• [Work to be completed]: Repeat the stretch of lines below from the very first one through the line containing "collector number: 7602", word for word, with both of those lines included and nothing after them.

• [Items]:
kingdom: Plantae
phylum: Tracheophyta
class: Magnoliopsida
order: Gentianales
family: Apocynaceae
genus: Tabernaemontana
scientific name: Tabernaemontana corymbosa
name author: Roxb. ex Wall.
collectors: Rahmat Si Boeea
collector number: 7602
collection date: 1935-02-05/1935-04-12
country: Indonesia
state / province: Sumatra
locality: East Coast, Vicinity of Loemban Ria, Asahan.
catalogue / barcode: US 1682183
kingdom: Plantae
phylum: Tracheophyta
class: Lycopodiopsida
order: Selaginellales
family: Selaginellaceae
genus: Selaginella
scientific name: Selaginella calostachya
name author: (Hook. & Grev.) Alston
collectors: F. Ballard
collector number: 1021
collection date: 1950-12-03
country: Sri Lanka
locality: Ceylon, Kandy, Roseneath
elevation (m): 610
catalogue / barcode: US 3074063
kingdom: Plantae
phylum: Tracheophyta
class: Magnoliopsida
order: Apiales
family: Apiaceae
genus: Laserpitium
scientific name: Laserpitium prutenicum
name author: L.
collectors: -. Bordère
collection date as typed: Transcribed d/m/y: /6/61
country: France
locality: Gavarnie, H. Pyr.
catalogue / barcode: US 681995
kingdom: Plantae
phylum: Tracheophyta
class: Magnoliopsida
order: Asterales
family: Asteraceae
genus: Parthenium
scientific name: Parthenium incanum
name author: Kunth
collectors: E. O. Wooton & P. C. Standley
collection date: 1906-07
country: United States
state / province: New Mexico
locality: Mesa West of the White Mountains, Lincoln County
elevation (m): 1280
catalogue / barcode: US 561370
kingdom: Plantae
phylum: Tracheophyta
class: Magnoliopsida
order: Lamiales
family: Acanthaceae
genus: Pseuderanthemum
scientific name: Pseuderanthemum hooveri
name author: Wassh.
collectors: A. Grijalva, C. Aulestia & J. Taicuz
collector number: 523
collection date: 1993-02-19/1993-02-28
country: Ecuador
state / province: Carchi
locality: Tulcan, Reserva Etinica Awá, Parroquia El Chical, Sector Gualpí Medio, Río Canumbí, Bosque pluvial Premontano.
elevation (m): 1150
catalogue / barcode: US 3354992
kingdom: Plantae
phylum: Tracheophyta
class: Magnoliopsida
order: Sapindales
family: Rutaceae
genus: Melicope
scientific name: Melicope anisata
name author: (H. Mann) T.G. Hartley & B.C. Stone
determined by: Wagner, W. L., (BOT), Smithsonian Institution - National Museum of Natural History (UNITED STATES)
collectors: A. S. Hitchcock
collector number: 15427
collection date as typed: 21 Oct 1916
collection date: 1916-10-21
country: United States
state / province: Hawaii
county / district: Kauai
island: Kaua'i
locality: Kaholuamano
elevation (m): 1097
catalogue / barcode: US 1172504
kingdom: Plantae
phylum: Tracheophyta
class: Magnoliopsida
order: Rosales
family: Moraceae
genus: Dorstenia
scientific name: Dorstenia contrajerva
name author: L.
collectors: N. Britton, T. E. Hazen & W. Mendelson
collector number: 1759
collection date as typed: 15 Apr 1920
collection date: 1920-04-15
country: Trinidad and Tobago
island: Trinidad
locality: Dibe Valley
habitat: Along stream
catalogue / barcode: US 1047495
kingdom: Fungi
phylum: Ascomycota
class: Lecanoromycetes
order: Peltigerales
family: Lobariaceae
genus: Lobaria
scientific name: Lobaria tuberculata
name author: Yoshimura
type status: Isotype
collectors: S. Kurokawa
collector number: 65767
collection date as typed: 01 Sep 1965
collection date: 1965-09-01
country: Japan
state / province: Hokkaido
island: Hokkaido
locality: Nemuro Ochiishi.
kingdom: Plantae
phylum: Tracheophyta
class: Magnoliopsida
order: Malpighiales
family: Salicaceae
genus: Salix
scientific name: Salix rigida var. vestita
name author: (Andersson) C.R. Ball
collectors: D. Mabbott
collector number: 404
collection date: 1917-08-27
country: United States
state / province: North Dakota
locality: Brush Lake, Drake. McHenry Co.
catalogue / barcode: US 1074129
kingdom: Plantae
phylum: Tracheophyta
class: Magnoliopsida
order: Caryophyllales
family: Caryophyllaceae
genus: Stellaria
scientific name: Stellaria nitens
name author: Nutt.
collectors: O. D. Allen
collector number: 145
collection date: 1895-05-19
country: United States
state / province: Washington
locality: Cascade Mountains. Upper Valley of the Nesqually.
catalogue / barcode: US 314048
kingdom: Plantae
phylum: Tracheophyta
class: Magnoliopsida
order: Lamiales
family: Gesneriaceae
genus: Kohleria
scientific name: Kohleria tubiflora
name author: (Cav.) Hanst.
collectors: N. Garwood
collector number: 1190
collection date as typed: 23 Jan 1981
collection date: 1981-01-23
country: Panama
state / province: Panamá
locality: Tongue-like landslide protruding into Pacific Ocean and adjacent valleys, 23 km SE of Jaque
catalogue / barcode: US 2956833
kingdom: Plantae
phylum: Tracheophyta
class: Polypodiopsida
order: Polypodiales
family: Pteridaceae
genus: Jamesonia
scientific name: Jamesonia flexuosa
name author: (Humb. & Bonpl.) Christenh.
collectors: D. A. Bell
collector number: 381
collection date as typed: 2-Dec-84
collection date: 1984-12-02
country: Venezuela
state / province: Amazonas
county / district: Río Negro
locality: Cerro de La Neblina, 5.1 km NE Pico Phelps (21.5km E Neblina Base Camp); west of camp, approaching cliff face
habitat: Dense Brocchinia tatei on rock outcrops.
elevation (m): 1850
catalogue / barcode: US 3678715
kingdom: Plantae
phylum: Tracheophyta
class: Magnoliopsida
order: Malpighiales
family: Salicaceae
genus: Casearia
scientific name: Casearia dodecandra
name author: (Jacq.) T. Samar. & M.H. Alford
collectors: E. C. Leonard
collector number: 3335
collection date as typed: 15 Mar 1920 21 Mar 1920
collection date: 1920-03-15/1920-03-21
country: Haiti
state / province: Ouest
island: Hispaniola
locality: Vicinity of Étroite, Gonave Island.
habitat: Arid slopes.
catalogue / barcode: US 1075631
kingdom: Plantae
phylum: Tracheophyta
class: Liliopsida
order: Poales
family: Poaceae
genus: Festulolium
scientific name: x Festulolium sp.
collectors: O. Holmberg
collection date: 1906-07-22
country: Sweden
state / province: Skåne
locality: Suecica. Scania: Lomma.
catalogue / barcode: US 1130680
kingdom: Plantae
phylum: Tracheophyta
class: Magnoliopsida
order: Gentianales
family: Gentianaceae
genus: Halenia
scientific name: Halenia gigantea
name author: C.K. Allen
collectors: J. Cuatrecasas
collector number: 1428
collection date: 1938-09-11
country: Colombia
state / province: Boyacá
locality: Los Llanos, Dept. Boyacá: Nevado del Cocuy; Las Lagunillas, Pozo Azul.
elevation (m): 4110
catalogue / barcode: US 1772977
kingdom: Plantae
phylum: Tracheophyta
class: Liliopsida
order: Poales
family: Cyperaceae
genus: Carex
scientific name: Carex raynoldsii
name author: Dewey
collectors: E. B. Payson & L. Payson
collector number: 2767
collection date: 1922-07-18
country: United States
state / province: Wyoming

• [The reply]:
kingdom: Plantae
phylum: Tracheophyta
class: Magnoliopsida
order: Gentianales
family: Apocynaceae
genus: Tabernaemontana
scientific name: Tabernaemontana corymbosa
name author: Roxb. ex Wall.
collectors: Rahmat Si Boeea
collector number: 7602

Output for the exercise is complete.